## What to produce
Every line of the material below that holds the string "installs" should be copied.

## Input
--- START ---

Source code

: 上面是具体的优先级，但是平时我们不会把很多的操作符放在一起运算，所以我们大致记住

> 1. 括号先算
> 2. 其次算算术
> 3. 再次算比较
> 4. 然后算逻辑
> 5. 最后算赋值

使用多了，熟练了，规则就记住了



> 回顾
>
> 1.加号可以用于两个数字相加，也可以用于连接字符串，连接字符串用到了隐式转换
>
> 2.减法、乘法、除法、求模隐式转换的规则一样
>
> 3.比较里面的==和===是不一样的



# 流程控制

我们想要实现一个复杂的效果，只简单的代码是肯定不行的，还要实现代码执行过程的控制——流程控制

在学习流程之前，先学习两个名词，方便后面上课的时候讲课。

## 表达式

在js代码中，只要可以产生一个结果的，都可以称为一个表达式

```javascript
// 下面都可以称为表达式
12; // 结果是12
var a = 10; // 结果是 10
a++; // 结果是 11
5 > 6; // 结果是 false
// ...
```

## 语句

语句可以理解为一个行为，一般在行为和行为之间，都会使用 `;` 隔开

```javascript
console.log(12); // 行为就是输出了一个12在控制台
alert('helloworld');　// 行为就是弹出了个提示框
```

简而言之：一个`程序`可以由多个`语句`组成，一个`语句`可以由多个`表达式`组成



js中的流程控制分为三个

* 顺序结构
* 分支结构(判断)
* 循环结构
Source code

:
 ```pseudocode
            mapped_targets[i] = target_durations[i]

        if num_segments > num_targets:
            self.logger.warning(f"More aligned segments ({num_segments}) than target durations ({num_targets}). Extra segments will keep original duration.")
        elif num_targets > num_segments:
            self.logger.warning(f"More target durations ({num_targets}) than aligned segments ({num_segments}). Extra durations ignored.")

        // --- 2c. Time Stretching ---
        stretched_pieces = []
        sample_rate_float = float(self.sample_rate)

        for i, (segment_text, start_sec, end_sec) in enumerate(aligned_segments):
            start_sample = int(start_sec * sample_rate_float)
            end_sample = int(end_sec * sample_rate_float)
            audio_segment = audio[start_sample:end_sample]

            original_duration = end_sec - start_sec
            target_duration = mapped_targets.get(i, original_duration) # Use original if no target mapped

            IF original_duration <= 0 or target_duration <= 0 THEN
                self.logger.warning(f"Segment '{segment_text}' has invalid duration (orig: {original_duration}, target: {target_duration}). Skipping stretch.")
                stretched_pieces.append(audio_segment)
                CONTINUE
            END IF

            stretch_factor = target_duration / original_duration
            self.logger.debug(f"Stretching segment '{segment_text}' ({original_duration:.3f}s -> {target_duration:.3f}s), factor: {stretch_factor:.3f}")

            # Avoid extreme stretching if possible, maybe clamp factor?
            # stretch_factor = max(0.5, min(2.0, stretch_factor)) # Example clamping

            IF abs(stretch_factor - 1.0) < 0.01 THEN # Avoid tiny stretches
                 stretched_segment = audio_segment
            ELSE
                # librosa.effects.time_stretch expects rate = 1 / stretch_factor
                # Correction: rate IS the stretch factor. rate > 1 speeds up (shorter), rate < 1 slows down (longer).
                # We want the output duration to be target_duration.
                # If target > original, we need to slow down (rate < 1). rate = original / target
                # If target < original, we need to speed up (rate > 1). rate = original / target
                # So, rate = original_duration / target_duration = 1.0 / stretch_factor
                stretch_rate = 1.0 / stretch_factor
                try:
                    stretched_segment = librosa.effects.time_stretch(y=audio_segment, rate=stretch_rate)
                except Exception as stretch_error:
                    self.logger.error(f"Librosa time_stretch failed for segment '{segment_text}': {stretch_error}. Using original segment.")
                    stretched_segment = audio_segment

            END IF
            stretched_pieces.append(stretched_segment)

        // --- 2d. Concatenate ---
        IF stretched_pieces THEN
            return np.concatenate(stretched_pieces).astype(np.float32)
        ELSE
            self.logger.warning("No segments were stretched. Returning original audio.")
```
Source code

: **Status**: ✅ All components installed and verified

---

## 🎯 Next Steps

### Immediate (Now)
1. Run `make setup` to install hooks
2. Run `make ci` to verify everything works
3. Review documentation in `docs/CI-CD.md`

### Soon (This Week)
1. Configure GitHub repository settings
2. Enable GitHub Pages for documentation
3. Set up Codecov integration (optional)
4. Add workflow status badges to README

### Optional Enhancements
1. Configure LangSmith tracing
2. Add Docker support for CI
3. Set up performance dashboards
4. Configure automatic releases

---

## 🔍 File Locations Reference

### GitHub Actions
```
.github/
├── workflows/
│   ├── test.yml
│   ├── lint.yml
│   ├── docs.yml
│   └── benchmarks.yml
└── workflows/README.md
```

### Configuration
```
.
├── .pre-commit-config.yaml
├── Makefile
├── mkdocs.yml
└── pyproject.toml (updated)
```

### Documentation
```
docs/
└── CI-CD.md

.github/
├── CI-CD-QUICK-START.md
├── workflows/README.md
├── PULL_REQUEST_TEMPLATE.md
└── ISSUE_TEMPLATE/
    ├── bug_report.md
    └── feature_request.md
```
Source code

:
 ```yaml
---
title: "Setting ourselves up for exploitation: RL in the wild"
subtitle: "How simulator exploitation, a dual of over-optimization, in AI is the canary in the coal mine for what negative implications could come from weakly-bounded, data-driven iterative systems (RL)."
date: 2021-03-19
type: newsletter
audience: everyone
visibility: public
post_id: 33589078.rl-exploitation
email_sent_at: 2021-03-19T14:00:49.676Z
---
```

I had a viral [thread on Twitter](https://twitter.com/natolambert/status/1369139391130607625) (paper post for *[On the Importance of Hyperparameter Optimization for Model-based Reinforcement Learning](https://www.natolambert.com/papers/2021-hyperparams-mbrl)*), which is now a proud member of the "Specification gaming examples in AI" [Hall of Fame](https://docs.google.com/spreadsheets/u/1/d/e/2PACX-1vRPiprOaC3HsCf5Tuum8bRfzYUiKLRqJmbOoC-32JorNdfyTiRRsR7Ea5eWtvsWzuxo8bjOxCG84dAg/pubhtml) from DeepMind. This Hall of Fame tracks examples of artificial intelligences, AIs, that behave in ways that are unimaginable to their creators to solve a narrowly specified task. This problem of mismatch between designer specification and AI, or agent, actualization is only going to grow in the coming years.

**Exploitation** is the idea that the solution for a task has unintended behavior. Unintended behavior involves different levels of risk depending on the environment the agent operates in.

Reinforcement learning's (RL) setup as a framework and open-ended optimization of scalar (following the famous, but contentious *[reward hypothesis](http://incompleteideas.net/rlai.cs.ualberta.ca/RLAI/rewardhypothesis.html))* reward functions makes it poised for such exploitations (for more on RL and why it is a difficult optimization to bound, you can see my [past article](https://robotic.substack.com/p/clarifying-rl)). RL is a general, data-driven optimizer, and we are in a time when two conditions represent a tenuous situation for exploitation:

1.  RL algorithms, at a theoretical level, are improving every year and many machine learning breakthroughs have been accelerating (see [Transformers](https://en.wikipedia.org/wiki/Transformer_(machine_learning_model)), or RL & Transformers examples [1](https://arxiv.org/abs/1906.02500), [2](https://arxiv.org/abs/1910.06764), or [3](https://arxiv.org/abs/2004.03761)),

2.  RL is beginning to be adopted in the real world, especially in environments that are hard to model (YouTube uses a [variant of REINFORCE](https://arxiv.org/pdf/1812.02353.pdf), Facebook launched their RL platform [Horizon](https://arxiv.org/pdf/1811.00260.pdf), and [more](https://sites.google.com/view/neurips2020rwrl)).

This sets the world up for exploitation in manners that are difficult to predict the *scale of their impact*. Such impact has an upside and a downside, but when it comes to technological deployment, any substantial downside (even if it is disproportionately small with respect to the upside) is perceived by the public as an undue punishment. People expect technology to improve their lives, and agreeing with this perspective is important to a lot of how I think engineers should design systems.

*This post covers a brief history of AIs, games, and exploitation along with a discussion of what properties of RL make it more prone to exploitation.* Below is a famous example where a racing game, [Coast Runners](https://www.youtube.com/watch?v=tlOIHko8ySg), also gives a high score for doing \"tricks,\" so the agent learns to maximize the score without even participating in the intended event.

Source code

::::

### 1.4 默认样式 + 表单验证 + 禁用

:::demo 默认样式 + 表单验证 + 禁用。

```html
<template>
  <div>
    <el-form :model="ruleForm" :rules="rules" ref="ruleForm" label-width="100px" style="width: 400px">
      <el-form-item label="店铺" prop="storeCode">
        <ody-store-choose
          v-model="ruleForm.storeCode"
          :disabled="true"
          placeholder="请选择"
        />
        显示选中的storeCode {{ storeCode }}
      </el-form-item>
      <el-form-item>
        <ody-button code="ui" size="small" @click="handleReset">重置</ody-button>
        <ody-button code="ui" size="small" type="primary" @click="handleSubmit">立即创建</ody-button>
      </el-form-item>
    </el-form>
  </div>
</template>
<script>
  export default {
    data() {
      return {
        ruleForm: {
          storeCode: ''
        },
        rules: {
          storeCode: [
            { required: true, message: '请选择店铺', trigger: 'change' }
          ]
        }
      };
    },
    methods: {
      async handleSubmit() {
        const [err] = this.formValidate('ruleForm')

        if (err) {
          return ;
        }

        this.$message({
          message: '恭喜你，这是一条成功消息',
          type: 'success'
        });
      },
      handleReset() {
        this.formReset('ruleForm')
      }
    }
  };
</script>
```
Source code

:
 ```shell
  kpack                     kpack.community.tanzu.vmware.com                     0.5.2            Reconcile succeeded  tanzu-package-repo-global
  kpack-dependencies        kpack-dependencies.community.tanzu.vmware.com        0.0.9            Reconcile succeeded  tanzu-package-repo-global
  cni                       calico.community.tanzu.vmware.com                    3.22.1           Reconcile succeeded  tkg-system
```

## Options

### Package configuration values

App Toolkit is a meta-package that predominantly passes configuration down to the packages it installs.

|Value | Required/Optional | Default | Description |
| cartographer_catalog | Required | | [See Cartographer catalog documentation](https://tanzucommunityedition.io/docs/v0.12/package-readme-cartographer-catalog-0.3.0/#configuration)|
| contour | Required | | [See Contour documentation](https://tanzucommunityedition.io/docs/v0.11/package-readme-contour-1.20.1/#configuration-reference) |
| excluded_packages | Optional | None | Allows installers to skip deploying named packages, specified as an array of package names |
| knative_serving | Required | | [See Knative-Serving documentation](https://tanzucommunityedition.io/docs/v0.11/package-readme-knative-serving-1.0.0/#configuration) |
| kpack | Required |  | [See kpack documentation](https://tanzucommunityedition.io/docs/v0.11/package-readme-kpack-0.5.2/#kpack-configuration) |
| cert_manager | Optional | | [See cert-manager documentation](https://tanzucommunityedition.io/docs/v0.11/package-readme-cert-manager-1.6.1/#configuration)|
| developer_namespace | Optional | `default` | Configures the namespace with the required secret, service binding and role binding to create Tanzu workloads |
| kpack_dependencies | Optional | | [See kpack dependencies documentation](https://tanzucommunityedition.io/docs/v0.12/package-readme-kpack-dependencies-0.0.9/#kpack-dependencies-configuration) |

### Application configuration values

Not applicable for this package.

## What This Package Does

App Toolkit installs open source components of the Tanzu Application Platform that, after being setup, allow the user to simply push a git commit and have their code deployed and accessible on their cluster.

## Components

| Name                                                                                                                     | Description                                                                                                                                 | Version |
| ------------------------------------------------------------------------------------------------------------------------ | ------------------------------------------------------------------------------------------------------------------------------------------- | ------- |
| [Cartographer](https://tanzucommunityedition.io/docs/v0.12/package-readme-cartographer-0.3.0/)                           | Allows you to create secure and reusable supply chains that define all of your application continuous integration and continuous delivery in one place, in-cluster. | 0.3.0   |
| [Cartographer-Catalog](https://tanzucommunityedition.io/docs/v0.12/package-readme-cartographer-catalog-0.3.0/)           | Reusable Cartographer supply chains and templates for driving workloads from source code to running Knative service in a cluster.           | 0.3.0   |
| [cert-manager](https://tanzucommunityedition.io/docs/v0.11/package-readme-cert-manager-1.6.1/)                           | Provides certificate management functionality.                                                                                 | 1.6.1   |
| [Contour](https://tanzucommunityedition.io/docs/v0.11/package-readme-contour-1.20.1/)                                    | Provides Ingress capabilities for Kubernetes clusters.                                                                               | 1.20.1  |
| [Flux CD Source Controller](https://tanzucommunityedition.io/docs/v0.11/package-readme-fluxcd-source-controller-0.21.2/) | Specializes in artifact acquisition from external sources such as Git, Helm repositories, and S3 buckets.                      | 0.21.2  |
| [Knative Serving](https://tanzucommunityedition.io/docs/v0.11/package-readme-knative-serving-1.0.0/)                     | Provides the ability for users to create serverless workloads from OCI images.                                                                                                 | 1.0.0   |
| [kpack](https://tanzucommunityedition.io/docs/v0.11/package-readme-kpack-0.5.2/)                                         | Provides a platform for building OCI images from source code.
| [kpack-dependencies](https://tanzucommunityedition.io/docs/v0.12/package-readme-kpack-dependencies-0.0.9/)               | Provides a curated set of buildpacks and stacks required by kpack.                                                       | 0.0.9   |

--- END ---

## The completed task
App Toolkit is a meta-package that predominantly passes configuration down to the packages it installs.
App Toolkit installs open source components of the Tanzu Application Platform that, after being setup, allow the user to simply push a git commit and have their code deployed and accessible on their cluster.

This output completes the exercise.